**Prompt**
Give back every record exactly.

Saved entries
|---|

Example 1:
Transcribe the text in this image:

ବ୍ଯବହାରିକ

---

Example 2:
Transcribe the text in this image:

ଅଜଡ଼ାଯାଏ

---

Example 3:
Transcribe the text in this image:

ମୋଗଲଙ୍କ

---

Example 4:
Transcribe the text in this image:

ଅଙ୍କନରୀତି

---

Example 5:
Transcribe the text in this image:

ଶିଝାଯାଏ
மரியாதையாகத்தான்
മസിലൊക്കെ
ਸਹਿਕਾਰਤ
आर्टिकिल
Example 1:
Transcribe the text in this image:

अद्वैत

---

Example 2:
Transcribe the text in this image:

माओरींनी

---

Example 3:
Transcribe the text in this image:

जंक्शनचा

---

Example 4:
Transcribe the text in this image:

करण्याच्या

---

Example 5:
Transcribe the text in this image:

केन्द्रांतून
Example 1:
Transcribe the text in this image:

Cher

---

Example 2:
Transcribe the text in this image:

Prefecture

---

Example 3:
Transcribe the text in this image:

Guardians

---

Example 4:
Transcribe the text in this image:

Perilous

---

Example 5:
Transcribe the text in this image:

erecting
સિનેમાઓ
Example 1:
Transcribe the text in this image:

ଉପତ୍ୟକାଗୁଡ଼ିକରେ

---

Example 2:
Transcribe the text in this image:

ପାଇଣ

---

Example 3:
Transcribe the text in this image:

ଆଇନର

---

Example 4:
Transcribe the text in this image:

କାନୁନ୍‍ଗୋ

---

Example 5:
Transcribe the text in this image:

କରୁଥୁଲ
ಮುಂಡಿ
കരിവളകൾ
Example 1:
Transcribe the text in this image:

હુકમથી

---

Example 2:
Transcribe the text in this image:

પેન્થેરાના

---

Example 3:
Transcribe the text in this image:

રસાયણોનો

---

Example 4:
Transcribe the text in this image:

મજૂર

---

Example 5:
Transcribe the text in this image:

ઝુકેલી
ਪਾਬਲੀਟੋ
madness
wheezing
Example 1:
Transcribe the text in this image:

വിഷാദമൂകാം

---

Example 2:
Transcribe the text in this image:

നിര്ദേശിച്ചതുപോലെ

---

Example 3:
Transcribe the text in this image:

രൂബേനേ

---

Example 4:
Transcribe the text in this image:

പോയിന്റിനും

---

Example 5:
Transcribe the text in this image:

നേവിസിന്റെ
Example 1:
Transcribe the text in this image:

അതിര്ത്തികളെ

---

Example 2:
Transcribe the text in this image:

|---|

**Exercise result**
Example 1:
Transcribe the text in this image:

ବ୍ଯବହାରିକ

---

Example 2:
Transcribe the text in this image:

ଅଜଡ଼ାଯାଏ

---

Example 3:
Transcribe the text in this image:

ମୋଗଲଙ୍କ

---

Example 4:
Transcribe the text in this image:

ଅଙ୍କନରୀତି

---

Example 5:
Transcribe the text in this image:

ଶିଝାଯାଏ
மரியாதையாகத்தான்
മസിലൊക്കെ
ਸਹਿਕਾਰਤ
आर्टिकिल
Example 1:
Transcribe the text in this image:

अद्वैत

---

Example 2:
Transcribe the text in this image:

माओरींनी

---

Example 3:
Transcribe the text in this image:

जंक्शनचा

---

Example 4:
Transcribe the text in this image:

करण्याच्या

---

Example 5:
Transcribe the text in this image:

केन्द्रांतून
Example 1:
Transcribe the text in this image:

Cher

---

Example 2:
Transcribe the text in this image:

Prefecture

---

Example 3:
Transcribe the text in this image:

Guardians

---

Example 4:
Transcribe the text in this image:

Perilous

---

Example 5:
Transcribe the text in this image:

erecting
સિનેમાઓ
Example 1:
Transcribe the text in this image:

ଉପତ୍ୟକାଗୁଡ଼ିକରେ

---

Example 2:
Transcribe the text in this image:

ପାଇଣ

---

Example 3:
Transcribe the text in this image:

ଆଇନର

---

Example 4:
Transcribe the text in this image:

କାନୁନ୍‍ଗୋ

---

Example 5:
Transcribe the text in this image:

କରୁଥୁଲ
ಮುಂಡಿ
കരിവളകൾ
Example 1:
Transcribe the text in this image:

હુકમથી

---

Example 2:
Transcribe the text in this image:

પેન્થેરાના

---

Example 3:
Transcribe the text in this image:

રસાયણોનો

---

Example 4:
Transcribe the text in this image:

મજૂર

---

Example 5:
Transcribe the text in this image:

ઝુકેલી
ਪਾਬਲੀਟੋ
madness
wheezing
Example 1:
Transcribe the text in this image:

വിഷാദമൂകാം

---

Example 2:
Transcribe the text in this image:

നിര്ദേശിച്ചതുപോലെ

---

Example 3:
Transcribe the text in this image:

രൂബേനേ

---

Example 4:
Transcribe the text in this image:

പോയിന്റിനും

---

Example 5:
Transcribe the text in this image:

നേവിസിന്റെ
Example 1:
Transcribe the text in this image:

അതിര്ത്തികളെ

---

Example 2:
Transcribe the text in this image:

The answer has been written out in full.